1999: Michael Hoffman:
This most recent entry into the fray received mixed notices from both the Shakespeare community and from the press in general, and it is bound to stir up controversy for some time to come. It inexplicably sets the play around the turn of the century in Italy — a point that it goes out of its way to belabor in a written note at the beginning of the play — and fills it with bicycles, bloomers, and extravagant displays of fin-de-siecle haute cuisine. Nevertheless, it manages to achieve a remarkable visual power, and after a fairly short time, the cultural transposition is more or less acceptable — at no point does it eclipse the story (as happens in some of the other transposed Shakespeare plays like McKellan's Richard III or Baz Luhrmann's Romeo + Juliet). At a couple of points the most arbitrary parts of the conceit become arrestingly beautiful and take a rather charming place in the story: there is one completely unanticipated piece involving a phonograph.It is without a doubt the most artistically lavish production, with an august aristocratic villa and a picturesque Italian town for "Athens" and lush woodland settings for the rest. The art direction exhibits a control of imagery that is almost unprecedented, and a receptive viewer will find that it enriches the play considerably, when it is not actively distracting. Titania and Oberon's first confrontation is a cinematic set-piece worthy of study all by itself. Titania's awe-inspiring retinue includes an evocative range of fantastical beings: Janus-headed figures, sphinxes, and — in an inspired touch, an Indian boy who is blue (an otherwise unelaborated reference to the conventional iconography of Krishna).

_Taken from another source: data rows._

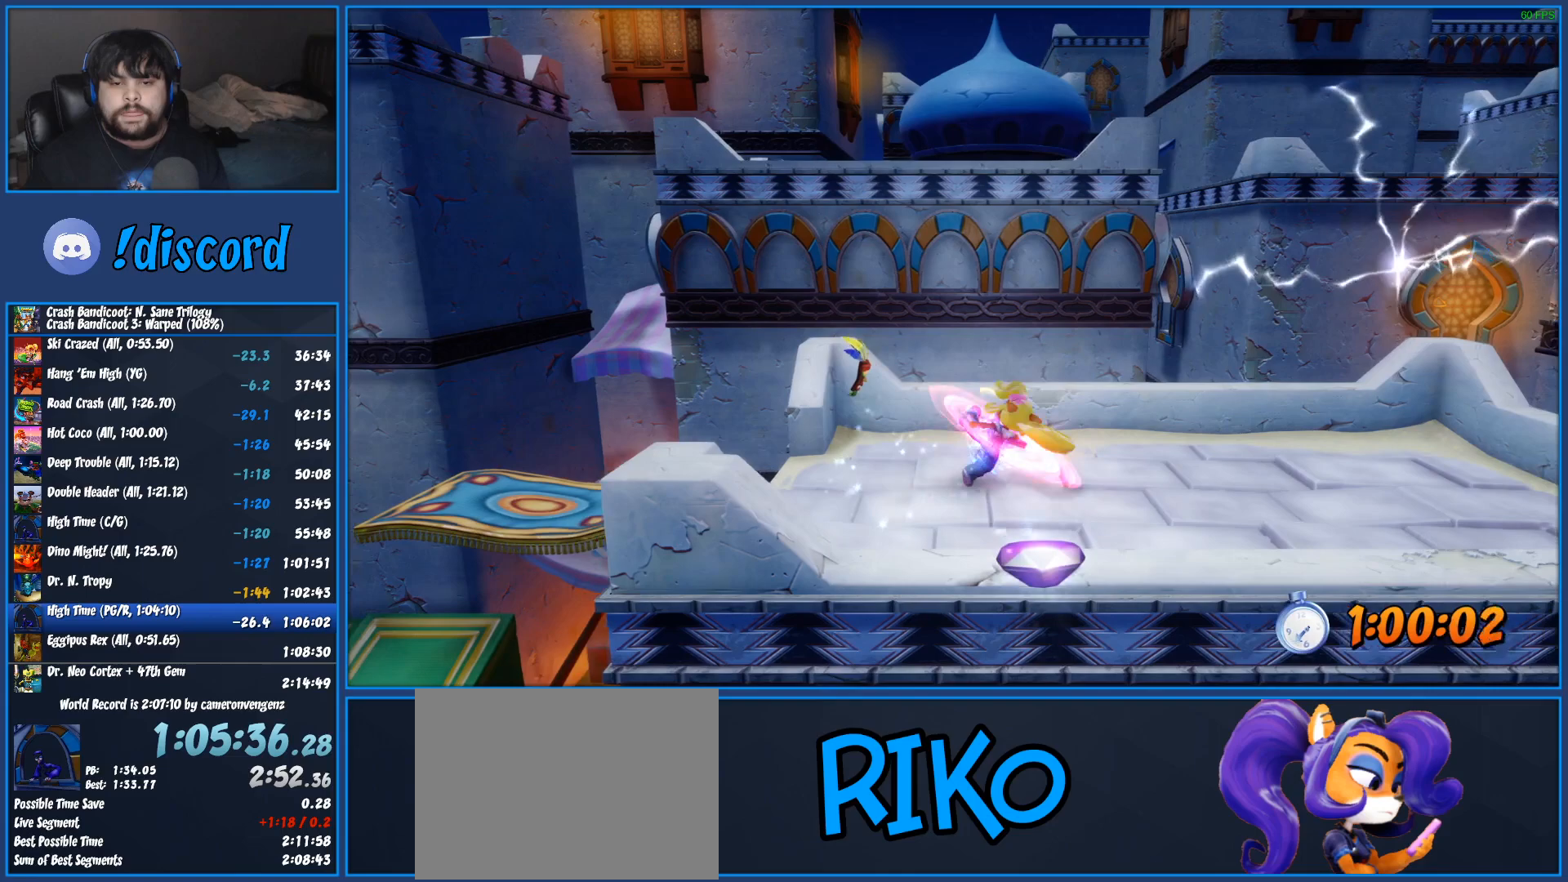
{"buttons": [], "left_stick": "right", "events": [[67, "SQUARE", "down"], [150, "SQUARE", "up"], [233, "SQUARE", "down"], [300, "SQUARE", "up"], [383, "SQUARE", "down"], [433, "SQUARE", "up"]]}
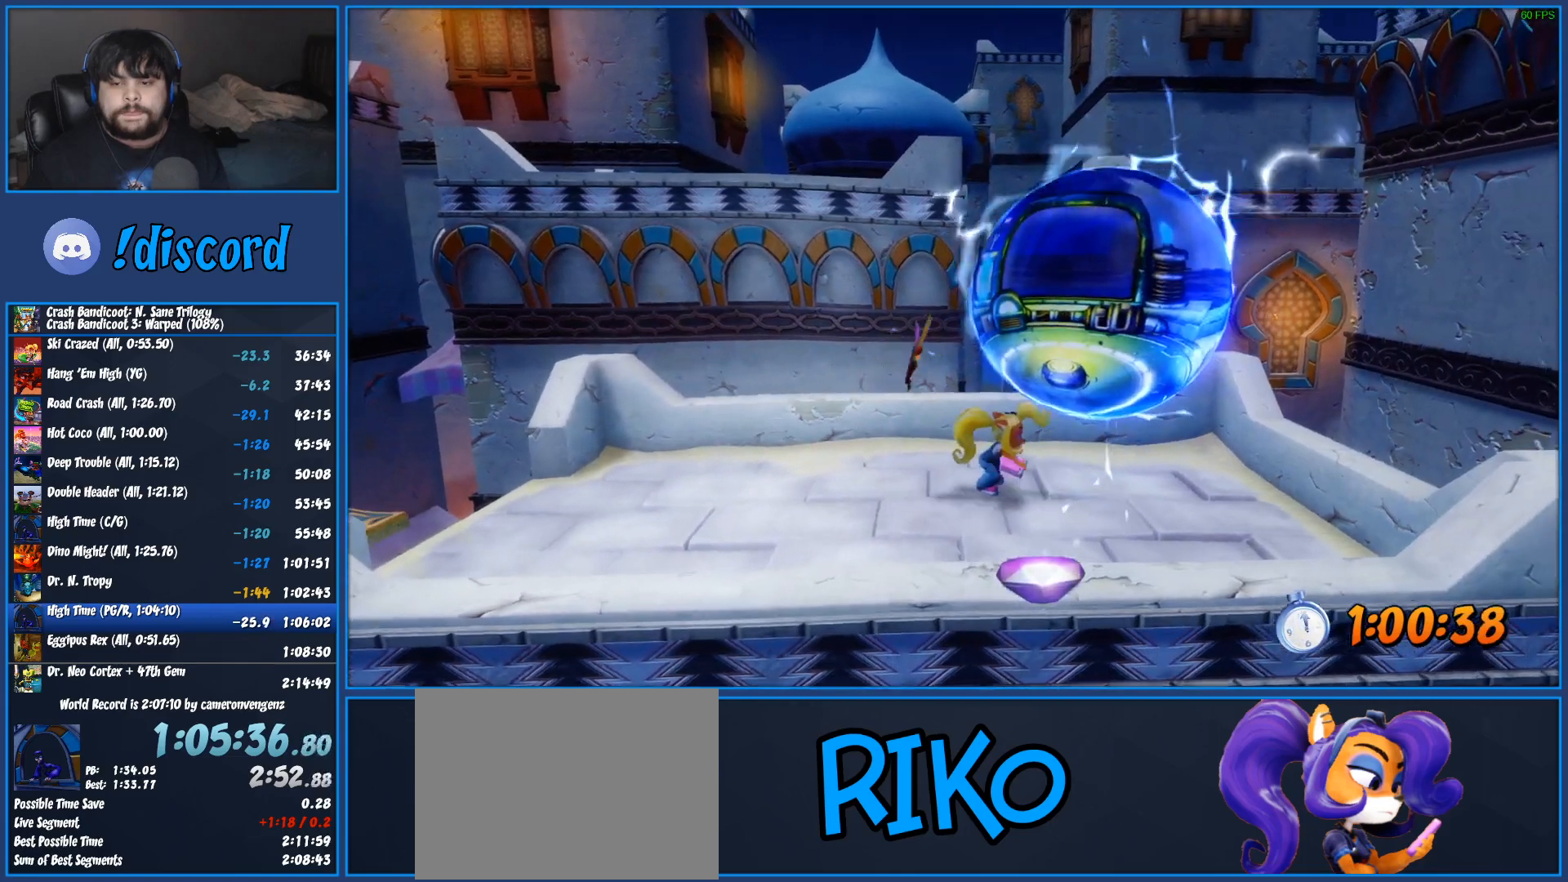
{"buttons": [], "left_stick": "center", "events": [[100, "left_stick", "center"]]}
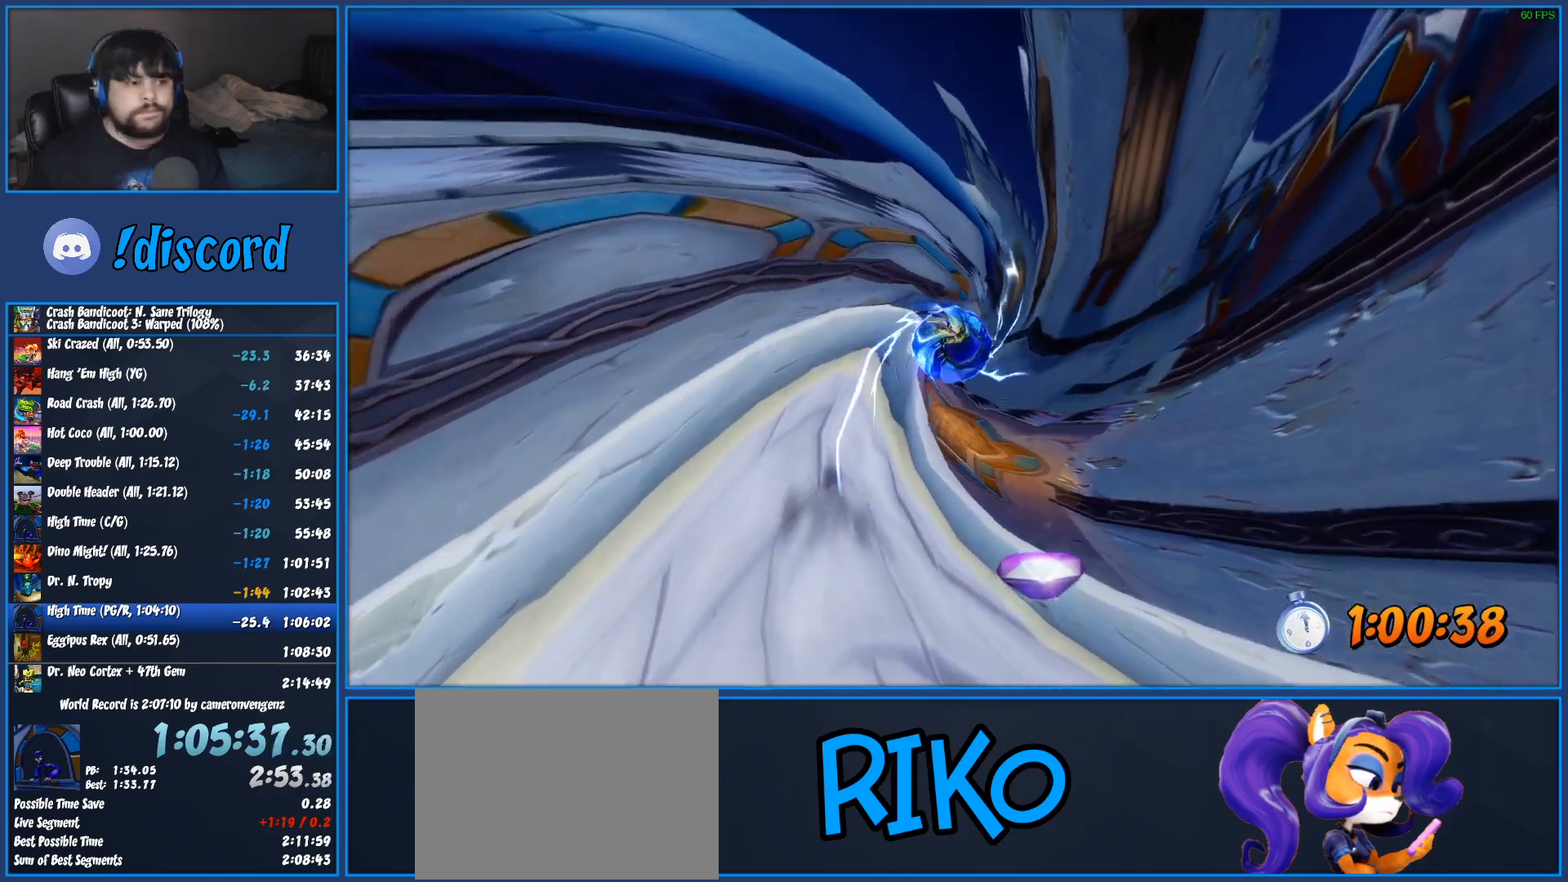
{"buttons": [], "left_stick": "center", "events": [[433, "SQUARE", "down"], [483, "SQUARE", "up"]]}
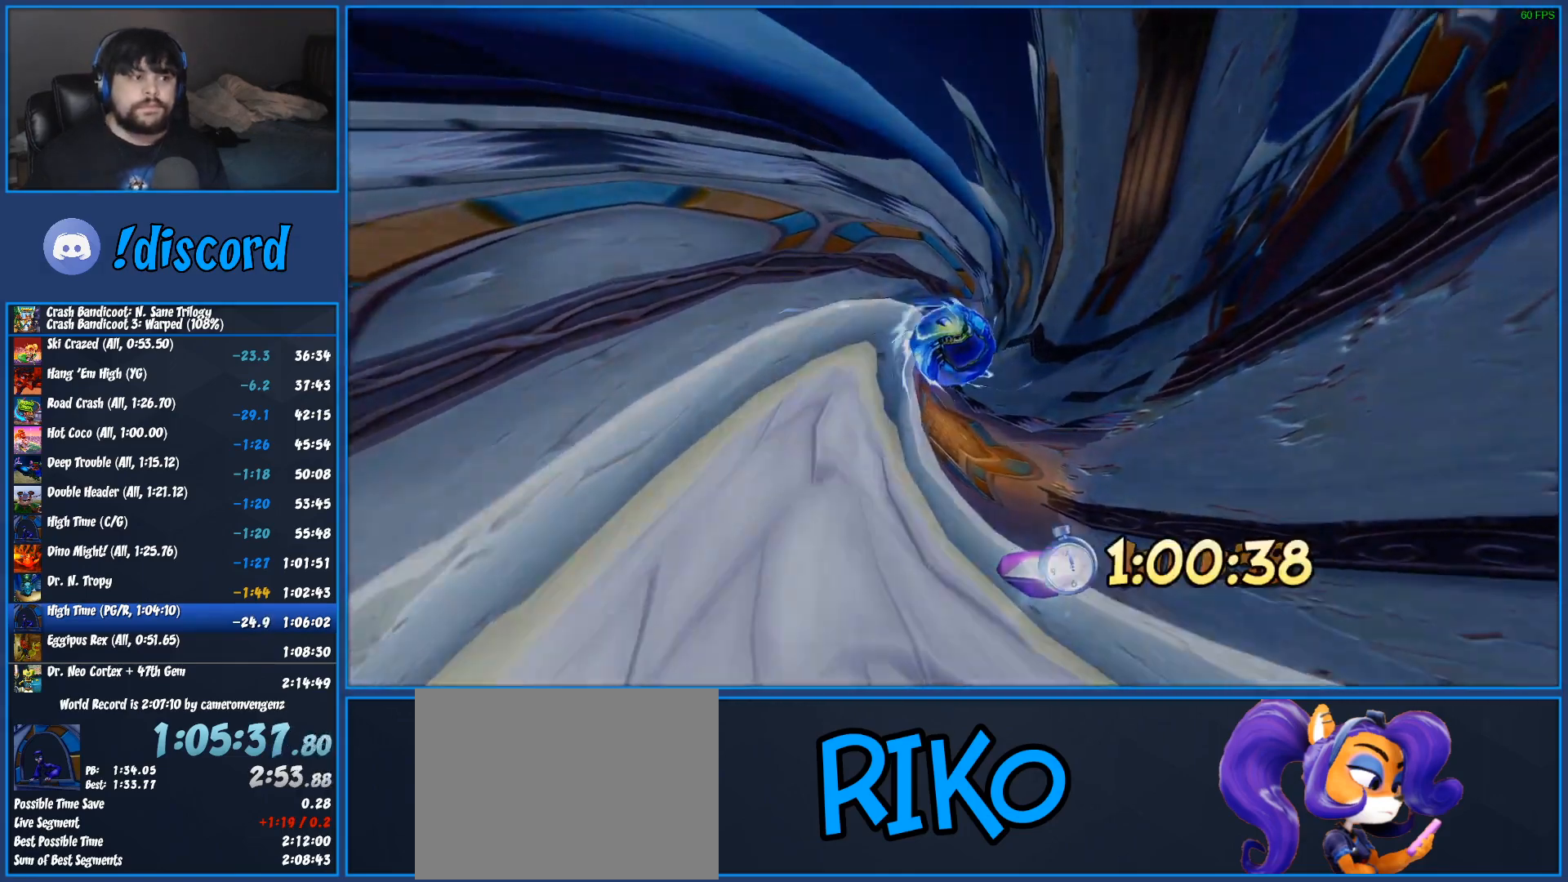
{"buttons": [], "left_stick": "center", "events": [[133, "CROSS", "down"], [167, "CROSS", "up"], [267, "CROSS", "down"], [317, "CROSS", "up"], [367, "CROSS", "down"], [433, "CROSS", "up"]]}
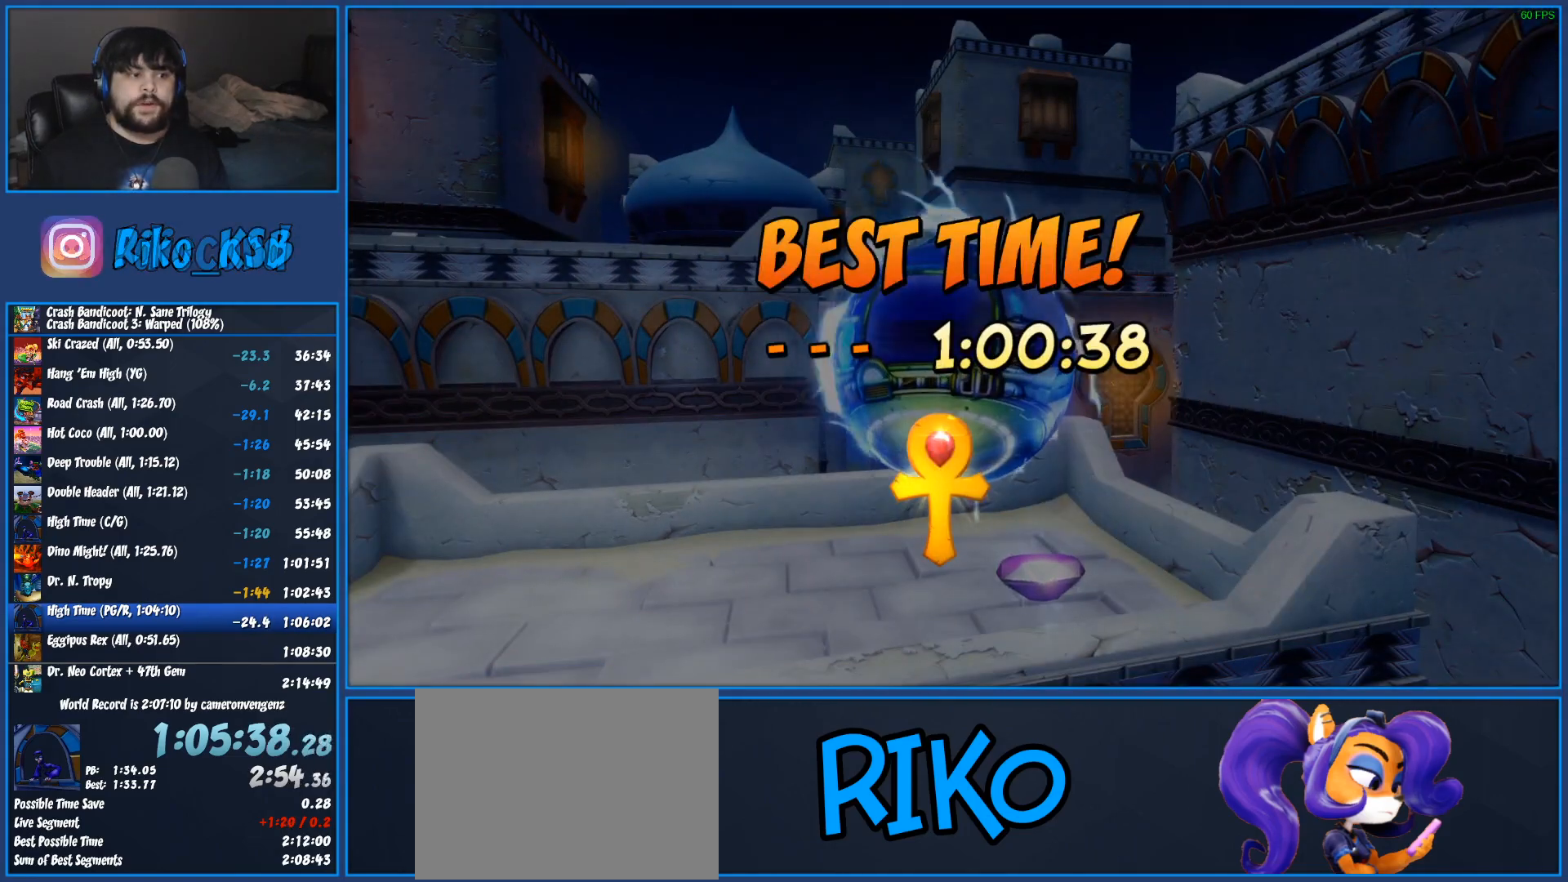
{"buttons": [], "left_stick": "center", "events": [[17, "CROSS", "down"], [50, "CROSS", "up"], [133, "CROSS", "down"], [183, "CROSS", "up"], [267, "CROSS", "down"], [317, "CROSS", "up"], [383, "CROSS", "down"], [433, "CROSS", "up"]]}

The best of its performances work well. Kevin Kline is remarkably effective as Bottom, neither as ridiculous nor as contemptible as most, but having a certain melancholy tonality; his troupe of workman-players is realized with an unsurpassed charm and finesse. Stanley Tucci as Puck steals almost every scene he's in.
Not all the casting is equally successful. Rupert Everett presents a nerveless and languid Oberon against Michelle Pfeiffer's far more engaging (but still flatly middle-American) Titania. Some may find Calista Flockhart a bit difficult to believe as Helena; never having seen her as Ally McBeal I don't have that imagery to purge, but persuading myself that she is very tall is a bit of a problem.
Several bold interpretive moves keep the play alive even for the viewer who has seen it one time too many — particularly the novel handling of the Pyramus and Thisbe play-within-a-play, and Bottom's final wistful recollection of his strange dream. They tend to enrich the sense of the whole without really attacking or subverting it aggressively — a delightful contrast to the belligerent and heavy-handed anarchism of Luhrman's Romeo.
There is some restrained depiction of nudity in the film, and implicit sexual activity, but far less gratuitous and offensive in form than what shows up in the Adrian Noble version.